▶ **AIM OF THE TASK**
In the data below, which lines hold "Left"? Copy every one.

▶ **INPUT DATA**
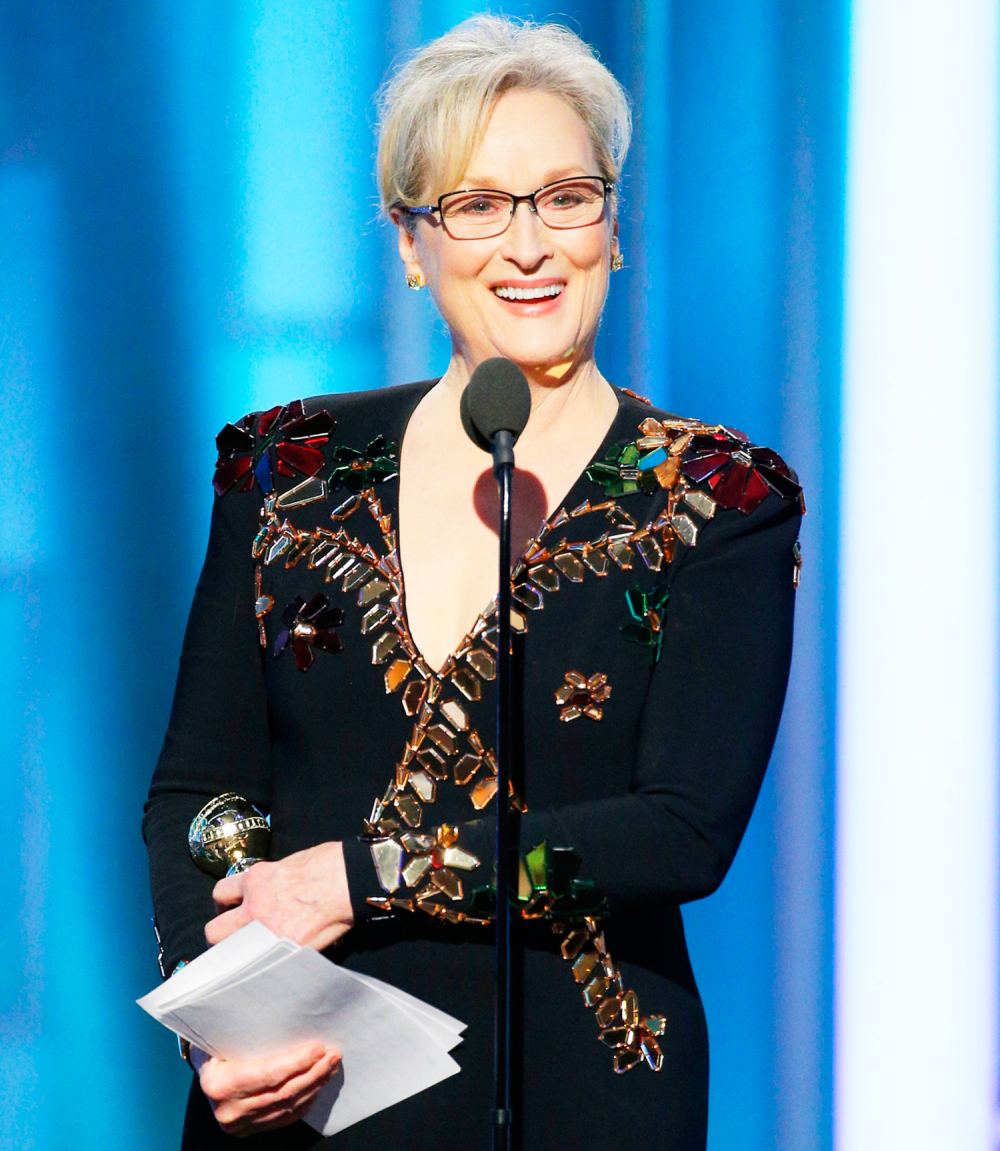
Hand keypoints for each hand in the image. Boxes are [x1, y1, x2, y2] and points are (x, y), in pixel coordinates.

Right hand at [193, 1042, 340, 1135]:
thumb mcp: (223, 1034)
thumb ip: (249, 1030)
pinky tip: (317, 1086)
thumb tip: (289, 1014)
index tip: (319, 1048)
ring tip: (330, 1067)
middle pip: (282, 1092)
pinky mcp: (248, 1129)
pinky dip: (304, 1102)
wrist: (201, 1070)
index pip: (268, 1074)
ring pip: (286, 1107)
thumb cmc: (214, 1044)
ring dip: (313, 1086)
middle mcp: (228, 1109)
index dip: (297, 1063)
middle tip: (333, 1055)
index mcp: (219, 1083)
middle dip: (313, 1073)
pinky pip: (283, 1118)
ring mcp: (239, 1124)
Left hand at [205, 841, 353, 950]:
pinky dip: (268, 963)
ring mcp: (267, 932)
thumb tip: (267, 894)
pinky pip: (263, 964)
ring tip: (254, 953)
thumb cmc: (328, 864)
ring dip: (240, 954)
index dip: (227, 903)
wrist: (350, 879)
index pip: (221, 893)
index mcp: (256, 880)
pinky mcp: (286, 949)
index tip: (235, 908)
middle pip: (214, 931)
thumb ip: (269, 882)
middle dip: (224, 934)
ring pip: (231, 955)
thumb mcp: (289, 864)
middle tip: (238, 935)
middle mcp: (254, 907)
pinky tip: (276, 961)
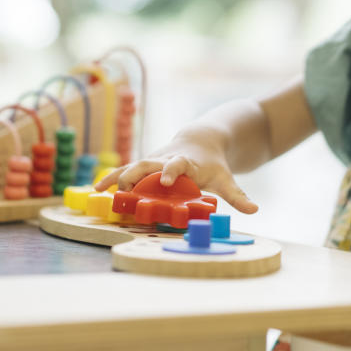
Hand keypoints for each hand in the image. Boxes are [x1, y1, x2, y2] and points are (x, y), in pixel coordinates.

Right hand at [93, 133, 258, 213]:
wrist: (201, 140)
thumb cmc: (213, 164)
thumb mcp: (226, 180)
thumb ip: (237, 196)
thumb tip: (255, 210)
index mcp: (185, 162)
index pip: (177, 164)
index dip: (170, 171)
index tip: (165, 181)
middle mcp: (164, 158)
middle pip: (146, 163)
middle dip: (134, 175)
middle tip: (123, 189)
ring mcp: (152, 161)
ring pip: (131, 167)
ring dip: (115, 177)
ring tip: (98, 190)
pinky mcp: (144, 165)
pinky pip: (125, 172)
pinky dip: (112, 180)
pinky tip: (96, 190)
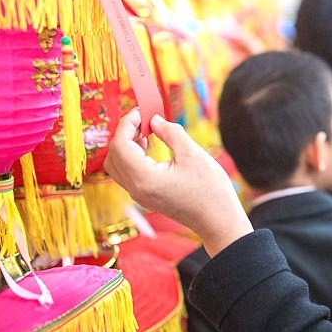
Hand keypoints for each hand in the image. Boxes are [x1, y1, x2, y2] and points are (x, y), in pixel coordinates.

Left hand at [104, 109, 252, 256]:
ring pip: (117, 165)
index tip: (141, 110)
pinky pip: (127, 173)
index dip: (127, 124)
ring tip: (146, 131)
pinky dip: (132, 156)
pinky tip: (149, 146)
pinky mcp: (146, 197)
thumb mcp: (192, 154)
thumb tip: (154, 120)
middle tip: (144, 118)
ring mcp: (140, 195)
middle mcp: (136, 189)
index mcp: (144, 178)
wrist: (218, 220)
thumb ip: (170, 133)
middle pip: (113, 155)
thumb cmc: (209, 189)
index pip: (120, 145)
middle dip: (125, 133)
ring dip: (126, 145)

...

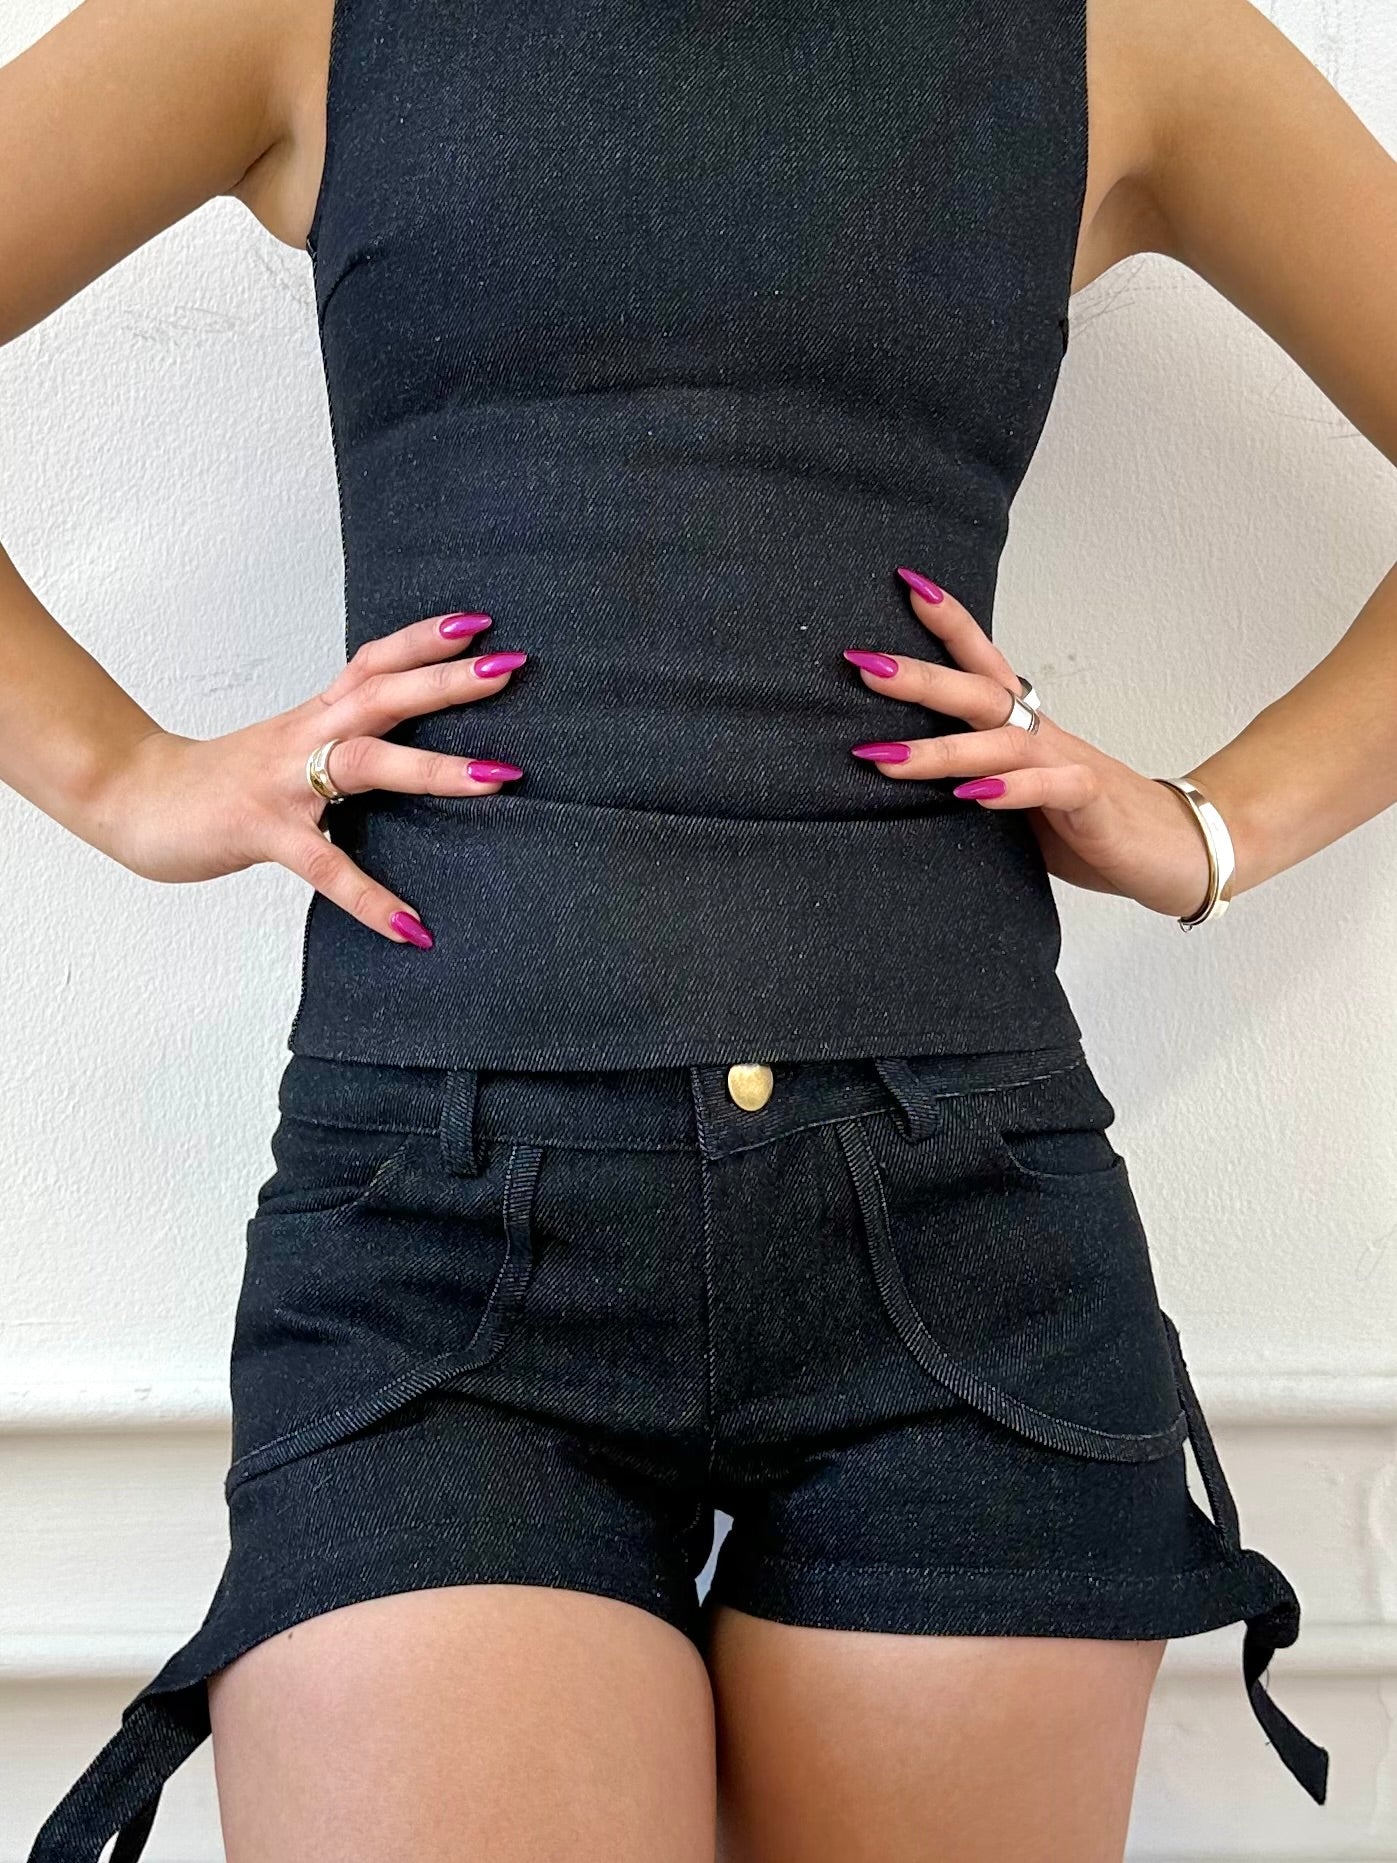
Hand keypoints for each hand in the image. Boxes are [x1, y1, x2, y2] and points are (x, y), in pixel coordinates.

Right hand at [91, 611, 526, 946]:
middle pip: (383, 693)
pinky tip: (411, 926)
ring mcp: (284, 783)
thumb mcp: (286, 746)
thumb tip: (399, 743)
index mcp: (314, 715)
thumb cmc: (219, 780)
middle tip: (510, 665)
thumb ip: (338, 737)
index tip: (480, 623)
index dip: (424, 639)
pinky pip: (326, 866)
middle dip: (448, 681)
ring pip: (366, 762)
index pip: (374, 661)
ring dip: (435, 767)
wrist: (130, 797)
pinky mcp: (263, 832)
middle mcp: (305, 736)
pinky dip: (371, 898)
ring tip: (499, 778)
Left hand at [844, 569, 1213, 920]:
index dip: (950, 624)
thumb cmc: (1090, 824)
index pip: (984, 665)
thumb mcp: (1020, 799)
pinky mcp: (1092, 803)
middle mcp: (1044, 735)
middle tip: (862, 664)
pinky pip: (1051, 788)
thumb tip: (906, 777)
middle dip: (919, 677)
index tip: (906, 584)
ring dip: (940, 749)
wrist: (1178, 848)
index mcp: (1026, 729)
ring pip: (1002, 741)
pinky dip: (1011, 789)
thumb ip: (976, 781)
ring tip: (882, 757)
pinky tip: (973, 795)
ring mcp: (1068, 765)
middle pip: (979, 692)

* * *

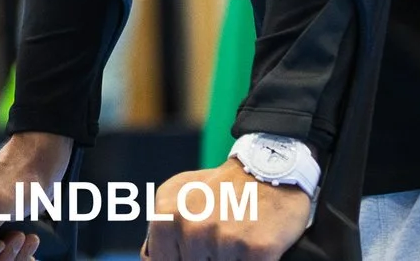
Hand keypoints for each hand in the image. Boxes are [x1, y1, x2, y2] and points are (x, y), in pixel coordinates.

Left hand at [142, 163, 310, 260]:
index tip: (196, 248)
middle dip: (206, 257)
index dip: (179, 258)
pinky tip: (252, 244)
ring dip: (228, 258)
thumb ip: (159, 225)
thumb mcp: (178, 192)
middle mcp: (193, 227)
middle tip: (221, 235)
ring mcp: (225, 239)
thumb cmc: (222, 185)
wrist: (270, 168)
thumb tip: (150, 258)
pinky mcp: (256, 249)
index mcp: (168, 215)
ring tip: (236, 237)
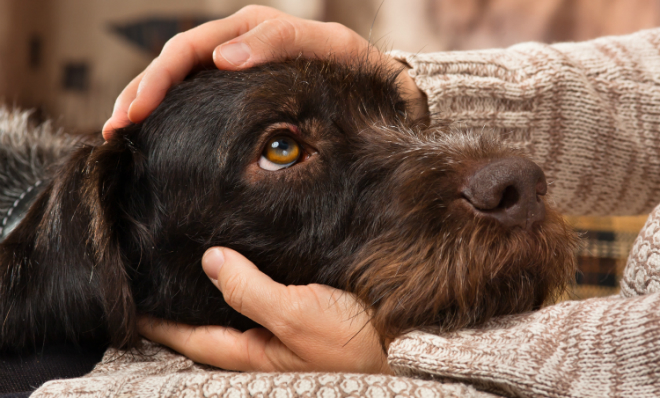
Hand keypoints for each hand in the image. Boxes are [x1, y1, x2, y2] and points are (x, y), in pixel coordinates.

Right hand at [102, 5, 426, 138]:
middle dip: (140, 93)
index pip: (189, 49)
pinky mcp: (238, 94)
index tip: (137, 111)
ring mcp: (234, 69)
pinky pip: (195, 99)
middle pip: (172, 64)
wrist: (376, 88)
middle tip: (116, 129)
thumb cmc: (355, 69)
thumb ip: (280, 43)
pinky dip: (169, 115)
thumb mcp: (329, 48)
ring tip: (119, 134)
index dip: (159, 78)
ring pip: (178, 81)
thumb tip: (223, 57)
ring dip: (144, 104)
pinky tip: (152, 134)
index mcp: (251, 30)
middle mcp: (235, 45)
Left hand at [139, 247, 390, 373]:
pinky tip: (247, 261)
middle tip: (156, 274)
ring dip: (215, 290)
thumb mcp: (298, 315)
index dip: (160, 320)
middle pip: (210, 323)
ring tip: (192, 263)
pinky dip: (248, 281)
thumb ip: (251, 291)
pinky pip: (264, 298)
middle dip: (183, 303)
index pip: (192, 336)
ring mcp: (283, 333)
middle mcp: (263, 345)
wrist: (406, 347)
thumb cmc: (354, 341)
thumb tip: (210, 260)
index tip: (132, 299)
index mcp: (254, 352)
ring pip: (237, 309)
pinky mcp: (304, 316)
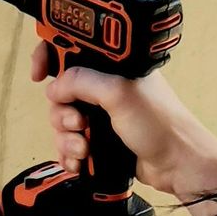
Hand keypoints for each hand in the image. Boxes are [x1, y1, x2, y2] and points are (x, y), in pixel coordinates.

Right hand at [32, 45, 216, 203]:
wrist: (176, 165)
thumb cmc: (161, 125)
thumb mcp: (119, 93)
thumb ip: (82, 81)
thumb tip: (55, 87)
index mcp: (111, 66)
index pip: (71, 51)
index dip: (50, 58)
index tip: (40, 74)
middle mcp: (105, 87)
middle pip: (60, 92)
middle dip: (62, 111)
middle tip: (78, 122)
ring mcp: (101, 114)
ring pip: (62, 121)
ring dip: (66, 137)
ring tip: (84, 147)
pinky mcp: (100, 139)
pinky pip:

▶ **RESPONSE**
Left hand at [205, 841, 353, 950]:
Left hand at [104, 109, 252, 256]:
Left hand at [844, 569, 1213, 920]:
Left hand at [142, 163, 310, 260]:
Left hand at [139, 247, 390, 373]:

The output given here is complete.